If I get new headers and mids and all, do I need to get it tuned ???? If yes, where would I go to get this done. Can the places that install the exhaust system's tune it, or can I take it to a Pontiac Service shop???


----------



## QSGTO (Nov 21, 2005)

Dragon 32 said:


> If I get new headers and mids and all, do I need to get it tuned ???? If yes, where would I go to get this done. Can the places that install the exhaust system's tune it, or can I take it to a Pontiac Service shop???


You'll need to get a dyno tune.


----------



## baron_iv (Nov 17, 2005)

I'd also recommend a dyno tune from your local speed shop.
Other alternatives are the Predator, the SCT-X2 or sending your ECU off to any of the various tuners.
The reason you'd need it if you delete the cats or add high-flow cats is because your check engine light would be on, a tune can turn those off for you, as well as picking up anywhere from 10-40 horsepower. It also does a lot of great things like turning off your torque management, improving your shift points if you have an auto transmission, and a whole host of other cool things (say goodbye to your speed limiter). :cool 
Realistically, I think everyone should have it done, there's "free horsepower" in your engine that a tuner can bring out...but it becomes a requirement after certain modifications (cam, exhaust, etc).
As long as you choose a reputable tuner, you won't hurt your engine, so that's really not something to worry about.
If you have any other questions, feel free to ask.


----------



## BuffGTO (Dec 29, 2005)

Tuning will bring the most out of mods. arty:


----------



## baron_iv (Nov 17, 2005)

BuffGTO said:


> Tuning will bring the most out of mods. arty:


Yeah, that's what I was trying to say. hehe
The ECU for your car will pull timing if it "sees" extra air coming into and going out of your engine, which is a safety measure I guess, to keep you from running too lean and experiencing detonation.

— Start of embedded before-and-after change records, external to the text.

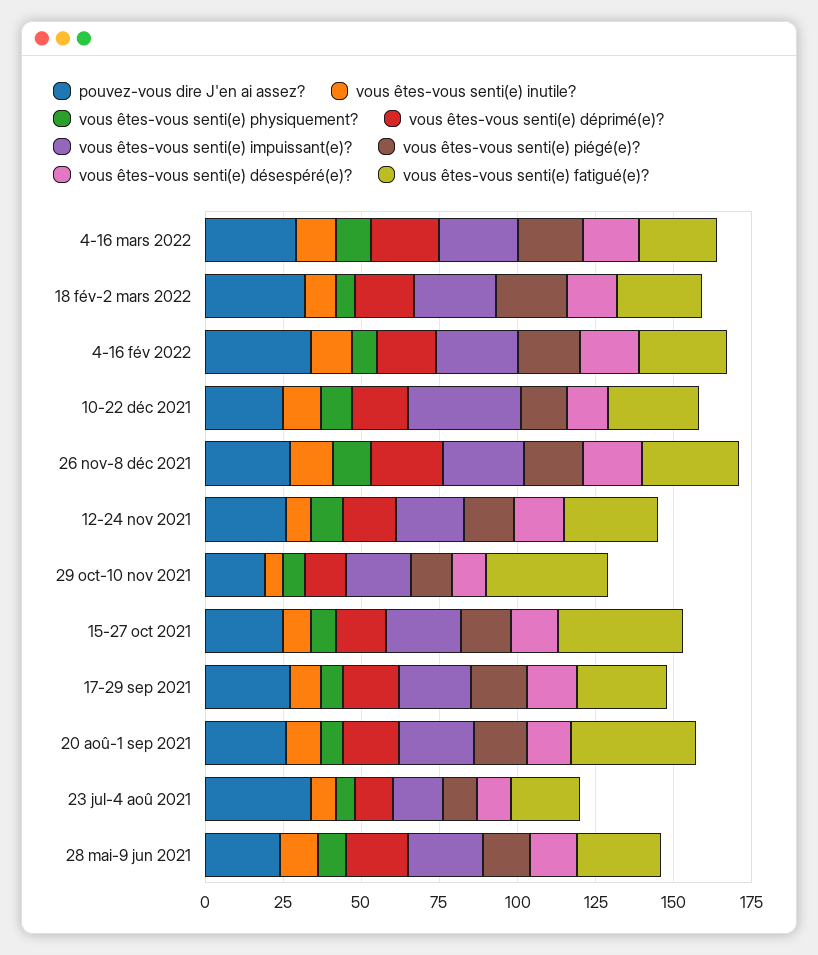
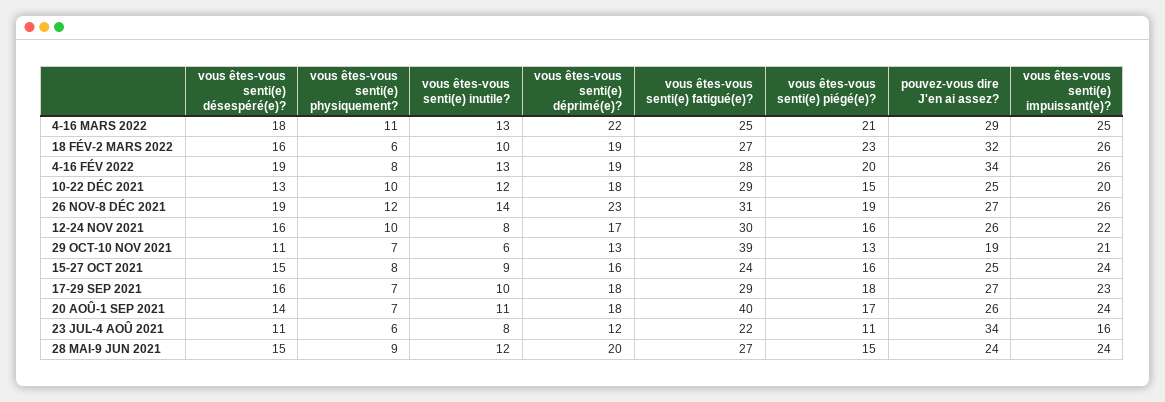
vous êtes-vous senti(e) impuissant(e)?, 10-22 déc 2021: 35 -> 20
vous êtes-vous senti(e) fatigué(e)?, 15-27 oct 2021: 40 -> 24

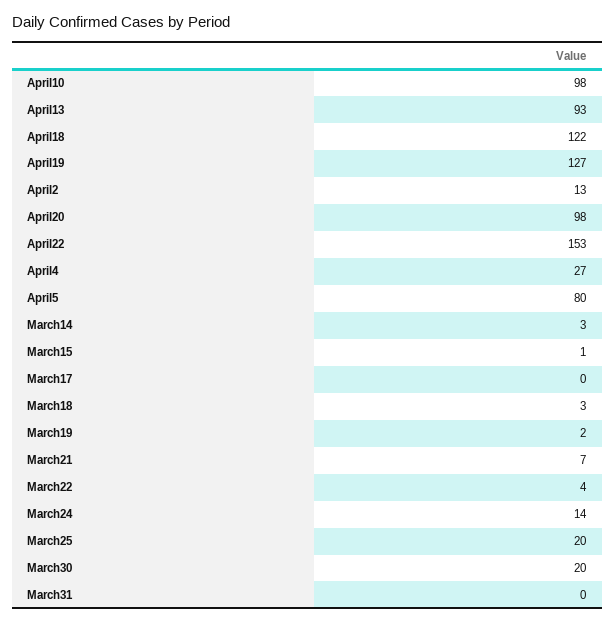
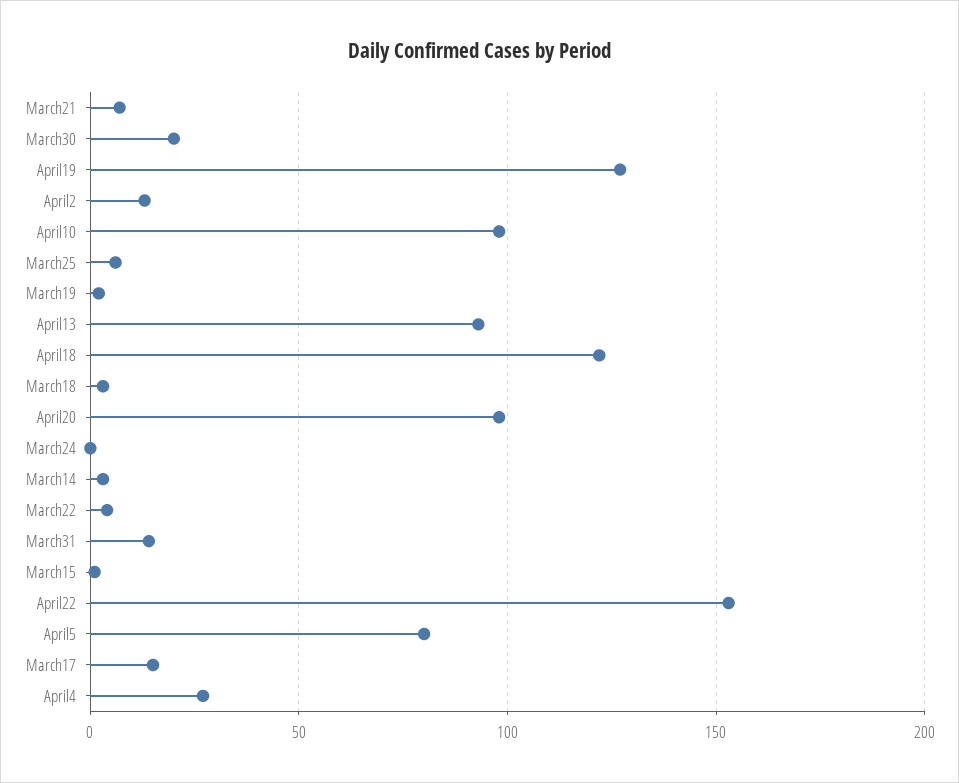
March17: 0 -> 15
March24: 14 -> 0
March25: 20 -> 5
March31: 0 -> 15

So if you add performance parts and DON'T get a tune, your car will think something is screwy and it may not run even as well as it did when it was stock (mine didn't). I experienced a HUGE seat of the pants difference after the tune. 
Will your car run noticeably worse if you add performance parts and don't get the car tuned? Unless you have a very sensitive butt dyno, I doubt you'll notice. However, to take full advantage of the upgrades, a tune is required. 
Make sense?


----------